## INSTRUCTIONS FOR THE TASK:
Return all lines below containing the word "Right".
*** Opening EXCERPTED DATA ***
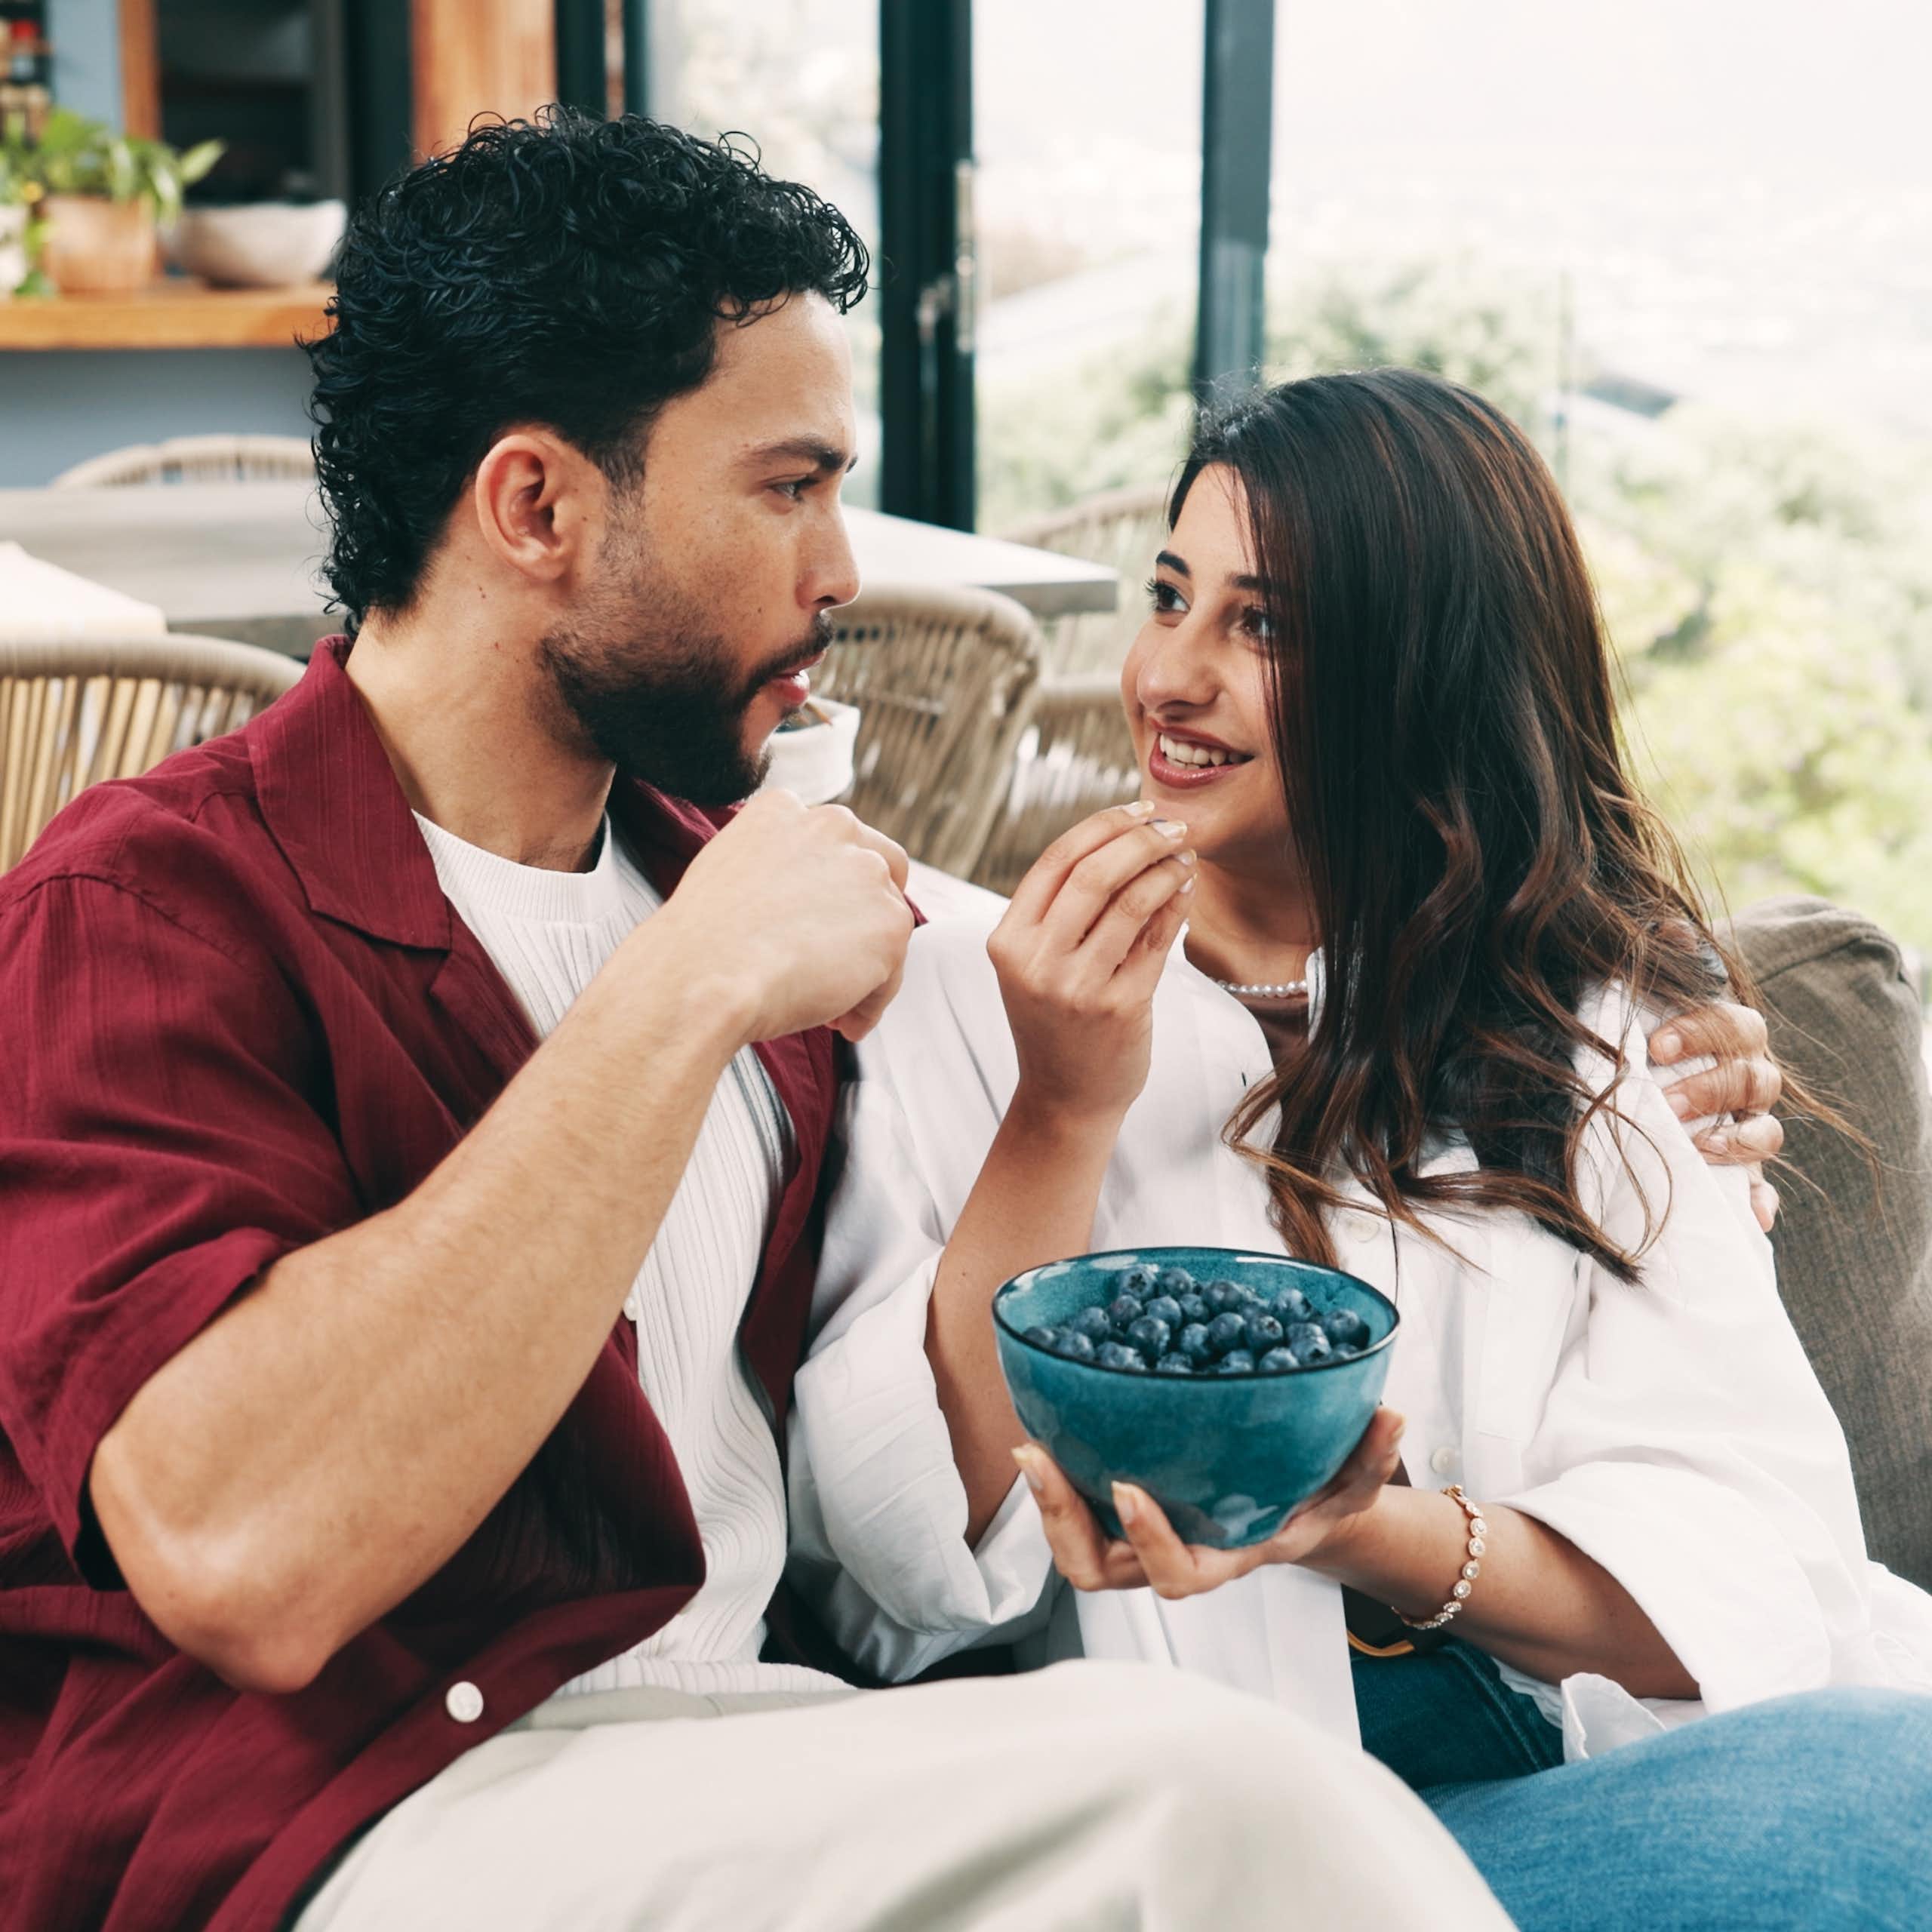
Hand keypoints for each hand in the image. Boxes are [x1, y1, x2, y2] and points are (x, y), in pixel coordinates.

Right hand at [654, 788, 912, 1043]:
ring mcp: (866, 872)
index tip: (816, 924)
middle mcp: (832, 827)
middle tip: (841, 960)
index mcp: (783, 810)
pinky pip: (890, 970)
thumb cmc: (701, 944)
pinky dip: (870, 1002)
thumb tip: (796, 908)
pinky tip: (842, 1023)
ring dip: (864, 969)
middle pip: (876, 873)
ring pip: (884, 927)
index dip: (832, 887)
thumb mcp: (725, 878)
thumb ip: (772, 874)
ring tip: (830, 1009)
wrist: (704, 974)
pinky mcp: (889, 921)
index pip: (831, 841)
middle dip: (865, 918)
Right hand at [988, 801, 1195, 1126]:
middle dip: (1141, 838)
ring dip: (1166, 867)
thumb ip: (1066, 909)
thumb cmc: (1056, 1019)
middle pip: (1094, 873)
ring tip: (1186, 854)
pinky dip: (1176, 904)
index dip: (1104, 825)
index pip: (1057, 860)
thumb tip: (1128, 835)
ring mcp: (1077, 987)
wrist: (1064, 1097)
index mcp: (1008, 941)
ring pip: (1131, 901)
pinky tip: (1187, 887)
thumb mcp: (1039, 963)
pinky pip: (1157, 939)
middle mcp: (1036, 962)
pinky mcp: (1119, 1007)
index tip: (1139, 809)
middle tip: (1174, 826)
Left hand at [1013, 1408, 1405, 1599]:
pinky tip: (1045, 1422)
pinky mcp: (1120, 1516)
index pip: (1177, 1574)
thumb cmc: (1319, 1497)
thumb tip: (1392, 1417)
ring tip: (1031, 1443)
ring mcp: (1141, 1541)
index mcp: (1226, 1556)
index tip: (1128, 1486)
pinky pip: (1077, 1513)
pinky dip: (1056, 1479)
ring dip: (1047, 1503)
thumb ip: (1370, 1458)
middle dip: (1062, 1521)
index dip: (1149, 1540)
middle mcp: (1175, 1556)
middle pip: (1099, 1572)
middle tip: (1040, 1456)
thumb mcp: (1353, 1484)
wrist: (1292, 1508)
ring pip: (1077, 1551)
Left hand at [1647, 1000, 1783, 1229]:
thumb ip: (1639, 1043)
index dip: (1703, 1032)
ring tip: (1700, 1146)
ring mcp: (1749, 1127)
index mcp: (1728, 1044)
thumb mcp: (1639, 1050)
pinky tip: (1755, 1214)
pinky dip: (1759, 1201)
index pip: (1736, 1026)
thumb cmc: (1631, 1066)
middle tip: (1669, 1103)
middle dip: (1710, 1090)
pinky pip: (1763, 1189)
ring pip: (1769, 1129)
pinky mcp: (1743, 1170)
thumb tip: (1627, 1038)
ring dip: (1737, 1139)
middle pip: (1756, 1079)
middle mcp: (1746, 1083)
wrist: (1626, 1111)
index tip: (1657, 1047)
*** Closing EXCERPTED DATA ***
*** Opening EXCERPTED DATA ***
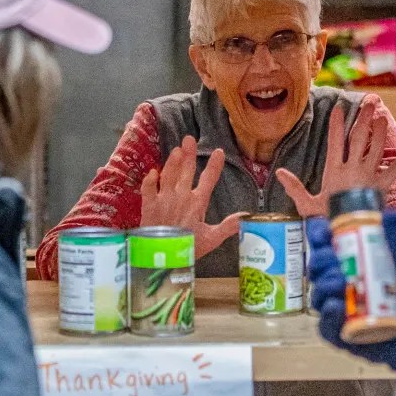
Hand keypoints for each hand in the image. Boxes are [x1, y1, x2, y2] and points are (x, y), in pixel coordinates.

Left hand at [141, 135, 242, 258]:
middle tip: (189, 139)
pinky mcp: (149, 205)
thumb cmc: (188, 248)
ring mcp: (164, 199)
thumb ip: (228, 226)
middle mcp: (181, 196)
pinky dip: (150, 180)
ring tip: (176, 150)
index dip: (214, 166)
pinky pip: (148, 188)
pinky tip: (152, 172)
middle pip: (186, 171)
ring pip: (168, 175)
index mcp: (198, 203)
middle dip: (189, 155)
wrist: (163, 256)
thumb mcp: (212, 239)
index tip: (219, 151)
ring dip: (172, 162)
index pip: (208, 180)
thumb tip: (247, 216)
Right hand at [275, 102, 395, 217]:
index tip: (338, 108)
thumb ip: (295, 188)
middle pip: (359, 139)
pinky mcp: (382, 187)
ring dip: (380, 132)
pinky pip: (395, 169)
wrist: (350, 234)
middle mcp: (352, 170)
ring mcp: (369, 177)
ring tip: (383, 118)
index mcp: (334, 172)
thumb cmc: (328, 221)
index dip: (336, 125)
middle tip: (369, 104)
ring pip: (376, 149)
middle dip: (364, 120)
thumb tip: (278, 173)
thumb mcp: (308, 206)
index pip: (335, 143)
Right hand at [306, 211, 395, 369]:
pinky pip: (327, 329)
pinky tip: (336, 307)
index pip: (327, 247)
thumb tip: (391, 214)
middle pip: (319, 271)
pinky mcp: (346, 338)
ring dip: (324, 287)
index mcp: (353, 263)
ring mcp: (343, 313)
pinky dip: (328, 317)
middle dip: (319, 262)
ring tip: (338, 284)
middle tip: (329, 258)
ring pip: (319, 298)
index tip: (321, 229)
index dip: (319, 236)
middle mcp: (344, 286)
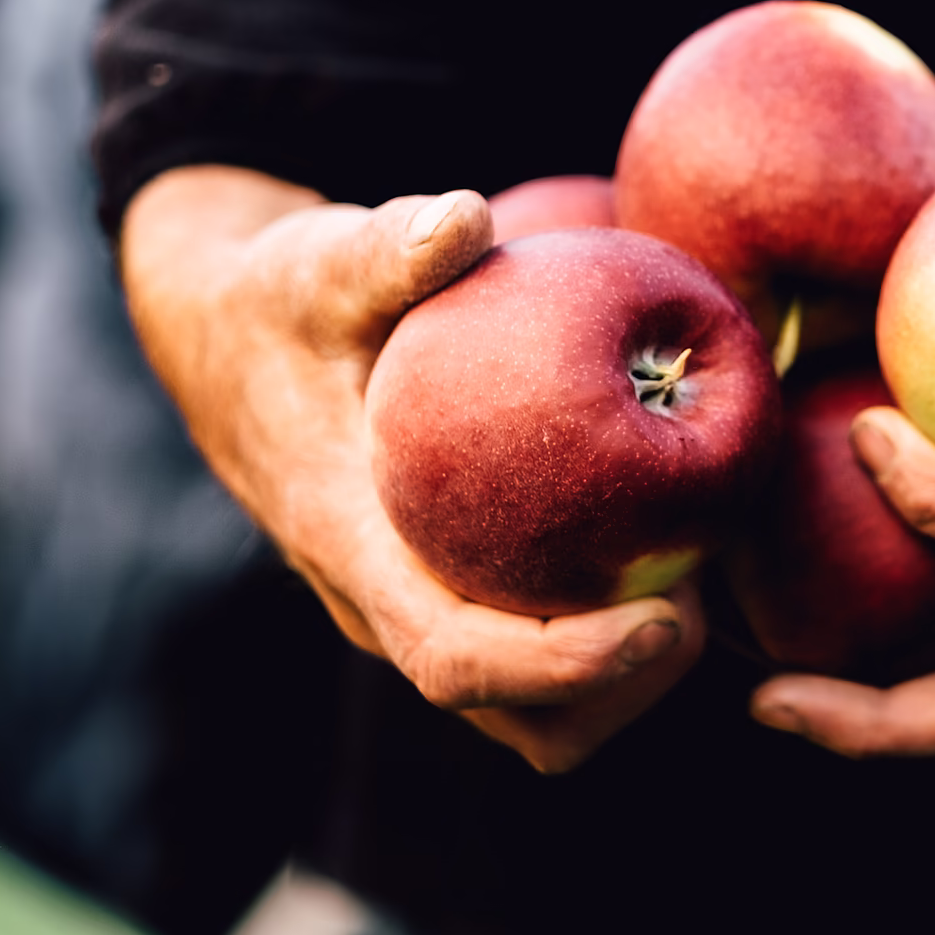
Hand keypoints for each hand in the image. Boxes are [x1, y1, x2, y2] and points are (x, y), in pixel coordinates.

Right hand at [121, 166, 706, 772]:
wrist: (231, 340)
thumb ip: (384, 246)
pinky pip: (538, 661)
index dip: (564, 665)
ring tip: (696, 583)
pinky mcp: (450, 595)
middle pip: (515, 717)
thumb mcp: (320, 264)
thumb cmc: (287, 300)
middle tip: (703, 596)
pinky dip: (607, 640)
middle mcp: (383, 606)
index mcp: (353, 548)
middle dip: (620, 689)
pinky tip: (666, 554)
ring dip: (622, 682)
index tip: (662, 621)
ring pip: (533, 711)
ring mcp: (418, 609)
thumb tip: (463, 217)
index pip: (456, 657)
*** Closing EXCERPTED DATA ***
## EXERCISE ANSWER:
Right hand at [654, 788, 912, 1043]:
Right hand at [988, 801, 1195, 1126]:
Right hand at [275, 102, 395, 217]:
Right hand at [306, 211, 395, 369]:
Right hand at [121, 166, 706, 772]:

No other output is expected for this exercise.